Dataset excerpt ▸
[Start of Attachment]

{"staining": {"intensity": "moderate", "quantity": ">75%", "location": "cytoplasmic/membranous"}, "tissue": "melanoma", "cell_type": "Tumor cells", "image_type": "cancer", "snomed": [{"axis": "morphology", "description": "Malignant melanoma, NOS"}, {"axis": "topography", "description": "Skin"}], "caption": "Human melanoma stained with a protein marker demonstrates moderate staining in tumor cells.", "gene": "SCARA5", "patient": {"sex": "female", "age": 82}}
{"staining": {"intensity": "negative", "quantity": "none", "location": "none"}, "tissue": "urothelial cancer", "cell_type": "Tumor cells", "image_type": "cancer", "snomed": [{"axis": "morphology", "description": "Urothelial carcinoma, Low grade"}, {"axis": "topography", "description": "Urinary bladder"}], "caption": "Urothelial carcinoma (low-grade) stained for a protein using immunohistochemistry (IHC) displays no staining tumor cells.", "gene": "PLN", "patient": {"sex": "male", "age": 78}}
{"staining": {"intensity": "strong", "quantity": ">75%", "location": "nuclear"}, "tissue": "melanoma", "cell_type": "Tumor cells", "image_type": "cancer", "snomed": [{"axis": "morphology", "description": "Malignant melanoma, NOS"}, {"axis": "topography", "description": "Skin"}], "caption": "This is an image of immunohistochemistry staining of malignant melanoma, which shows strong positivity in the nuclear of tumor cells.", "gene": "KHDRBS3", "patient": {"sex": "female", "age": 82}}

[End of Attachment]

Description of the task ▸
Write out the material again, matching every line.

Result for this task ▸
{"staining": {"intensity": "moderate", "quantity": ">75%", "location": "cytoplasmic/membranous"}, "tissue": "melanoma", "cell_type": "Tumor cells", "image_type": "cancer", "snomed": [{"axis": "morphology", "description": "Malignant melanoma, NOS"}, {"axis": "topography", "description": "Skin"}], "caption": "Human melanoma stained with a protein marker demonstrates moderate staining in tumor cells.", "gene": "SCARA5", "patient": {"sex": "female", "age": 82}}
{"staining": {"intensity": "negative", "quantity": "none", "location": "none"}, "tissue": "urothelial cancer", "cell_type": "Tumor cells", "image_type": "cancer", "snomed": [{"axis": "morphology", "description": "Urothelial carcinoma, Low grade"}, {"axis": "topography", "description": "Urinary bladder"}], "caption": "Urothelial carcinoma (low-grade) stained for a protein using immunohistochemistry (IHC) displays no staining tumor cells.", "gene": "PLN", "patient": {"sex": "male", "age": 78}}
{"staining": {"intensity": "strong", "quantity": ">75%", "location": "nuclear"}, "tissue": "melanoma", "cell_type": "Tumor cells", "image_type": "cancer", "snomed": [{"axis": "morphology", "description": "Malignant melanoma, NOS"}, {"axis": "topography", "description": "Skin"}], "caption": "This is an image of immunohistochemistry staining of malignant melanoma, which shows strong positivity in the nuclear of tumor cells.", "gene": "KHDRBS3", "patient": {"sex": "female", "age": 82}}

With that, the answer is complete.